A little background info. I grew up in a broken home. My parents divorced and my father, being from a rural community with limited opportunities, was forced to travel to Texas to work in the oilfields. My mother retained custody and the courts removed me from my home at the age of 12 due to severe physical and emotional abuse from an addicted, alcoholic mother and made my grandmother my legal guardian. My grandmother was a sweet little second-grade school teacher, didn’t have a racist bone in her body, and was sitting in a church pew every time the door opened. She was a true woman of faith who obediently lived the words “Love one another” and sweetly hugged a sobbing 18-19-year-old girl at the kitchen table one dark night assuring her she was loved more than she could imagine as her granddaughter came out to her as a lesbian. All that being said, despite the turmoil and abuse, I have lived a privileged life. I feel I have a personal responsibility as a white woman who grew up in the Jim Crow South with privileges that were not made available to others, to strive for equality and civil rights for everyone. I’ve lived through desegregation, seen the horrors of cross burnings, black student lockers set on fire in a school, young white males starting a ‘BTA’ (Back To Africa) movement at my high school, and the N-word being tossed around in public and religious settings as casual as biscuits being passed around the dinner table. I’ve seen teenagers beaten because they were effeminate, preachers that spew that Blacks and Gays are marked by God and deserve to die from the pulpit while visiting rural country churches, and after being raised by the Greatest Generation whose grandfather was in the 1st Division and wounded on the WWII battlefield, I have zero tolerance for Nazis.

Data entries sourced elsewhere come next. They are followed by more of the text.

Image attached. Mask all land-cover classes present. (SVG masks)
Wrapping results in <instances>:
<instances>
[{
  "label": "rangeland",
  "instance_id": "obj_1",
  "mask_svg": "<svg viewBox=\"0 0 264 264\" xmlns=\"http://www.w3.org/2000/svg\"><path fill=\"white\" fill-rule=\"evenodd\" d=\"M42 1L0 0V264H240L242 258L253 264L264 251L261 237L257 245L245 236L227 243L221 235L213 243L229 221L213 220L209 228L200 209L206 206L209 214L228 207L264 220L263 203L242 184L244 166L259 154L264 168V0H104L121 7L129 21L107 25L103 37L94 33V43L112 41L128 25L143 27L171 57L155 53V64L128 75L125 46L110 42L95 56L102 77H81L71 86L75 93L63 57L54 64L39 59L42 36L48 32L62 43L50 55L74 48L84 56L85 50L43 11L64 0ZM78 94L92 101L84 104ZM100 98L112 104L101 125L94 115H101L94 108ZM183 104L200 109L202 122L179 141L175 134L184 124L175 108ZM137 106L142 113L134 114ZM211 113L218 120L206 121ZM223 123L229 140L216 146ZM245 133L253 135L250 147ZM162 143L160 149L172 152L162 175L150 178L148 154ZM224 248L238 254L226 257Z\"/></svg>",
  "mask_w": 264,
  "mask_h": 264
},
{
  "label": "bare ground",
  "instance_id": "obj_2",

I’ve been an artist of 30+ years, walked away from my previous artistic career path and life, and have answered the calling for justice and equality. I will never be the same. I am forever committed to this path and will use whatever talents and skills I have available to continue to bring about change.

What do you think the key to happiness is?
Kindness, Integrity, Manners, Diversity, and Authenticity. Because it matters. It separates us from a hateful, savage existence.